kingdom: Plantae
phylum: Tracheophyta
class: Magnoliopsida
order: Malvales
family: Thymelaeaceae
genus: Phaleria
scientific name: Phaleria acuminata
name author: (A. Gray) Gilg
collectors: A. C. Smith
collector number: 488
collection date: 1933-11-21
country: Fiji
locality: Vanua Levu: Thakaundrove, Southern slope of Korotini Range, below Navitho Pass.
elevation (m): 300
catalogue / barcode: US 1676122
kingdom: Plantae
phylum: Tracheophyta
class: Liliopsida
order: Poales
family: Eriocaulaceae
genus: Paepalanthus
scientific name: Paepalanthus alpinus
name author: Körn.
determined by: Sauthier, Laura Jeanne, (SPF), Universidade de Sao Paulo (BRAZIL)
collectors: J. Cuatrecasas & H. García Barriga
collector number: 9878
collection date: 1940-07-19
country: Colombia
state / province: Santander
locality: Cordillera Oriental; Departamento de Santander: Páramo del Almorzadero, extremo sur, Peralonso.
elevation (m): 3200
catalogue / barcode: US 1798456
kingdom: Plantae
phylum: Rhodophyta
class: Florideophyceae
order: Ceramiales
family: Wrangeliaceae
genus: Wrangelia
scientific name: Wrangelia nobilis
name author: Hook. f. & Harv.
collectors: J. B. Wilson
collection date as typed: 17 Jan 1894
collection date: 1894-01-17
- - -
THE TASK.
Reproduce every line of the rows above, both the field names and their values, character for character with no changes.

TASK RESPONSE.
kingdom: Plantae
phylum: Tracheophyta
class: Magnoliopsida
order: Malvales
family: Thymelaeaceae
genus: Phaleria
scientific name: Phaleria acuminata
name author: (A. Gray) Gilg
collectors: A. C. Smith
collector number: 488
collection date: 1933-11-21
country: Fiji
locality: Vanua Levu: Thakaundrove, Southern slope of Korotini Range, below Navitho Pass.
elevation (m): 300
catalogue / barcode: US 1676122
kingdom: Plantae
phylum: Tracheophyta
class: Liliopsida
order: Poales
family: Eriocaulaceae
genus: Paepalanthus
scientific name: Paepalanthus alpinus
name author: Körn.
determined by: Sauthier, Laura Jeanne, (SPF), Universidade de Sao Paulo (BRAZIL)
collectors: J. Cuatrecasas & H. García Barriga
collector number: 9878
collection date: 1940-07-19
country: Colombia
state / province: Santander
locality: Cordillera Oriental; Departamento de Santander: Páramo del Almorzadero, extremo sur, Peralonso.
elevation (m): 3200
catalogue / barcode: US 1798456
kingdom: Plantae
phylum: Rhodophyta
class: Florideophyceae
order: Ceramiales
family: Wrangeliaceae
genus: Wrangelia
scientific name: Wrangelia nobilis
name author: Hook. f. & Harv.
collectors: J. B. Wilson
collection date as typed: 17 Jan 1894
collection date: 1894-01-17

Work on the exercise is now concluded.